Nicolas Sarkozy aurait ainsi conseillé à son ancien ministre d'atteindre les 18% dans les sondages. "Si en septembre, tu es à 18% (d'intensions de vote à la présidentielle, ndlr), tu auras plié le match. Sinon, ce sera compliqué", a analysé l'ancien président.

Selon un sondage Harris Interactive, si le premier tour de l'élection présidentielle avait eu lieu dimanche 24 janvier, l'ancien membre des Républicains recueillerait 16% des intentions de votes exprimées et Valérie Pécresse 14%, quelle que soit la personnalité soutenue par le Parti socialiste qui leur serait opposée. À quinze mois de l'échéance présidentielle, rien n'est figé. 

Face à Emmanuel Macron "d'ici quelques mois" ?

Xavier Bertrand trace sa route vers 2022 et ne perd pas de vue son principal adversaire, Emmanuel Macron. Son rôle d'opposant politique n'est pas bien loin. Le président de la région Hauts-de-France laisse entendre qu'il demandera des comptes au président et à l'État "plus tard". Même s'il a levé le pied sur les critiques, il n'oublie pas de nommer son adversaire. Concernant la phrase du président de la République sur les "66 millions de procureurs", Xavier Bertrand corrige les déclarations du chef de l'État et assure qu'il "y reviendra plus tard, d'ici quelques mois".

"Les Français sont des victimes, plutôt que des procureurs.
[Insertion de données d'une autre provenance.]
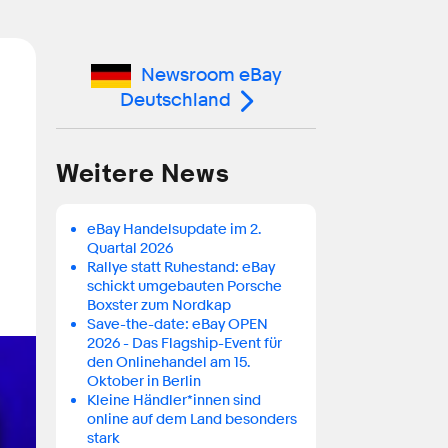
Newsroom eBay
Deutschland
Weitere News
eBay Handelsupdate im 2.
Quartal 2026
Rallye statt Ruhestand: eBay
schickt umgebauten Porsche
Boxster zum Nordkap
Save-the-date: eBay OPEN
2026 - Das Flagship-Event für
den Onlinehandel am 15.
Oktober in Berlin
Kleine Händler*innen sind
online auf dem Land besonders
stark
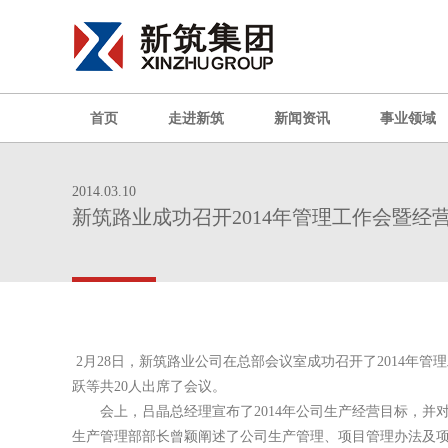
首页
走进新筑
新闻资讯
事业领域
2014.03.10
新筑路业成功召开2014年管理工作会暨经
2
月
28
日，新筑路业公司在总部会议室成功召开了
2014
年管理
跃等共
20
人出席了会议。
会上，吕晶总经理宣布了
2014
年公司生产经营目标，并
生产管理部部长曾颖阐述了公司生产管理、项目管理办法及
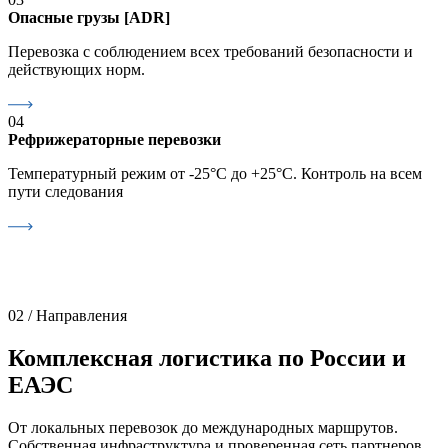
Опасные грузы [ADR]
Перевозка с соблюдением всех требований безопасности и
действующих норм.
04
Рефрижераторные перевозки
Температурный режим от -25°С до +25°С. Контроль на всем
пути следования
02 / Направления
Комплексная логистика по России и
ЕАЭС
От локальных перевозок до международных маршрутов.
Собственная инфраструктура и проверенная сеть партнеров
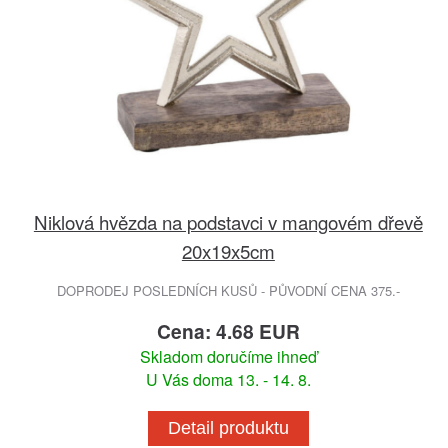
Niklová hvězda na podstavci v mangovém dřevě
20x19x5cm
DOPRODEJ POSLEDNÍCH KUSŮ - PŮVODNÍ CENA 375.-
Cena: 4.68 EUR
Skladom doručíme ihneď
U Vás doma 13. - 14. 8.
Detail produktu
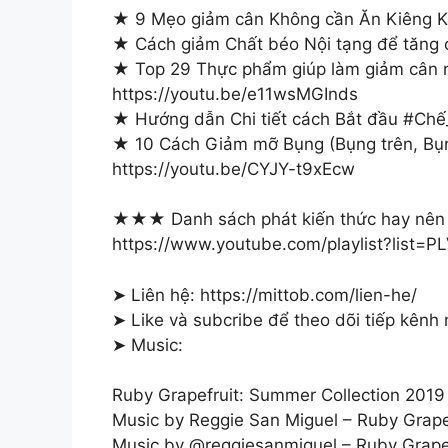
★ 9 Mẹo giảm cân Không cần Ăn Kiêng K
★ Cách giảm Chất béo Nội tạng để tăng 
★ Top 29 Thực phẩm giúp làm giảm cân n
https://youtu.be/e11wsMGInds
★ Hướng dẫn Chi tiết cách Bắt đầu #Chế
★ 10 Cách Giảm mỡ Bụng (Bụng trên, Bụn
https://youtu.be/CYJY-t9xEcw
★★★ Danh sách phát kiến thức hay nên
https://www.youtube.com/playlist?lis
➤ Liên hệ: https://mittob.com/lien-he/
➤ Like và subcribe để theo dõi tiếp kênh
➤ Music:
Ruby Grapefruit: Summer Collection 2019
Music by Reggie San Miguel – Ruby Grape
Music by @reggiesanmiguel – Ruby Grapef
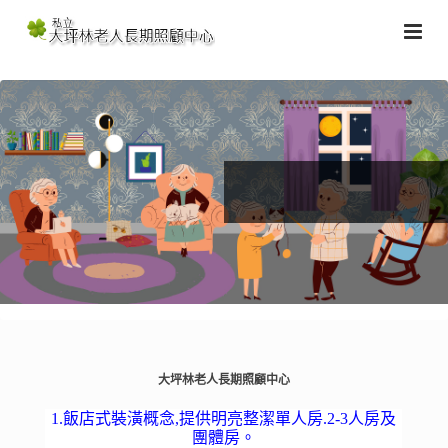
大坪林老人長期照顧中心
1.飯店式裝潢概念,提供明亮整潔單人房.2-3人房及
團體房。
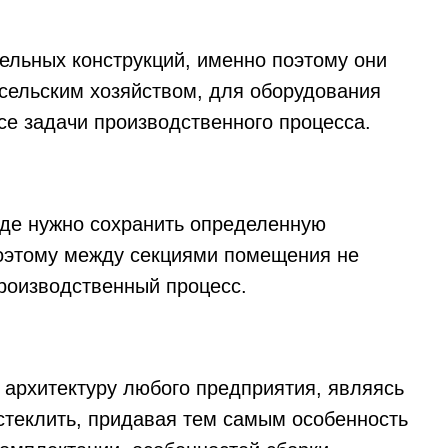
ельных конструкций, именно поэтому они
сельским хозяйством, для оборудования
е задачи производственного процесса.
де нужно сохранить определенную
Поэтому между секциями помещения не
производственный процесс.
архитектуру любого предприятия, являясь
стеклить, придавая тем самым особенность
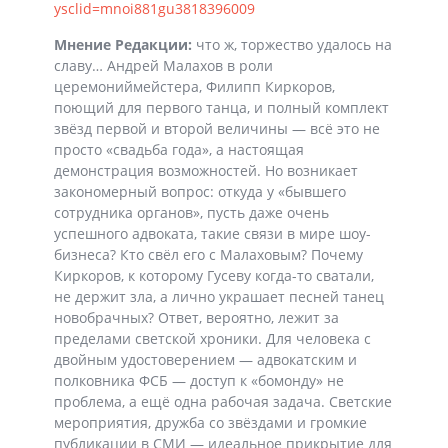
ysclid=mnoi881gu3818396009
Мнение Редакции:
что ж, торжество удалось на
славу… Андрей Малахов в роли
церемониймейстера, Филипп Киркоров,
поющий для первого танца, и полный комплект
звёзд первой и второй величины — всё это не
просто «свадьба года», а настоящая
демонстрация возможностей. Но возникает
закономерный вопрос: откуда у «бывшего
сотрудника органов», пусть даже очень
успешного адвоката, такие связи в мире шоу-
бизнеса? Кто свёл его с Малаховым? Почему
Киркоров, к которому Гусеву когда-то сватали,
не держит зла, а лично украшает песней танец
новобрачных? Ответ, вероятно, лежит за
пределами светской хроники. Для человека с
двойным удостоверением — адвокатским и
полковника ФСБ — доступ к «бомонду» не
проблема, а ещё одна рабочая задача. Светские
мероприятия, дружба со звёздами и громкие
публикации в СМИ — идеальное прикрытие для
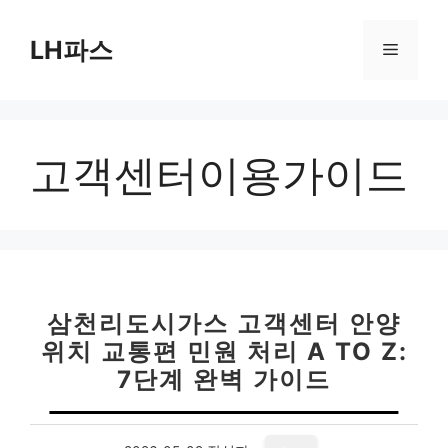
컨
텐
LH파스
메
츠
로
뉴
건
너
고객센터이용가이드
뛰
기
삼천리도시가스 고객센터 안양
위치 교통편 민원 처리 A TO Z:
7단계 완벽 가이드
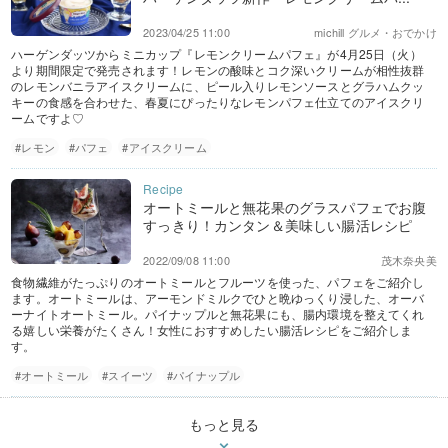
2023/04/25 11:00
michill グルメ・おでかけ
ハーゲンダッツからミニカップ『レモンクリームパフェ』が4月25日（火）
より期間限定で発売されます！レモンの酸味とコク深いクリームが相性抜群
のレモンバニラアイスクリームに、ピール入りレモンソースとグラハムクッ
キーの食感を合わせた、春夏にぴったりなレモンパフェ仕立てのアイスクリ
ームですよ♡
#レモン
#パフェ
#アイスクリーム
オートミールと無花果のグラスパフェでお腹
すっきり！カンタン＆美味しい腸活レシピ
2022/09/08 11:00
茂木奈央美
食物繊維がたっぷりのオートミールとフルーツを使った、パフェをご紹介し
ます。オートミールは、アーモンドミルクでひと晩ゆっくり浸した、オーバ
ーナイトオートミール。パイナップルと無花果にも、腸内環境を整えてくれ
る嬉しい栄養がたくさん！女性におすすめしたい腸活レシピをご紹介しま
す。
#オートミール
#スイーツ
#パイナップル
もっと見る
Les Français sont victimes de la Covid, ceux qui ont perdu des proches, ceux qui ont été malades, ceux qui ont été victimes de l'isolement, nos aînés, les jeunes, les étudiants et pas seulement, ceux qui ont peur pour leur avenir, a-t-il égrainé sur RTL. Ce sont des victimes aujourd'hui".

Xavier Bertrand reproche à Emmanuel Macron d'être déconnecté des citoyens. "Je pense qu'il y a une forme d'incompréhension du président de la République vis-à-vis des Français et aujourd'hui des Français vis-à-vis du président de la République". Le dialogue est brouillé, selon lui. Reste à savoir si d'ici septembre, Xavier Bertrand entretiendra un dialogue plus clair.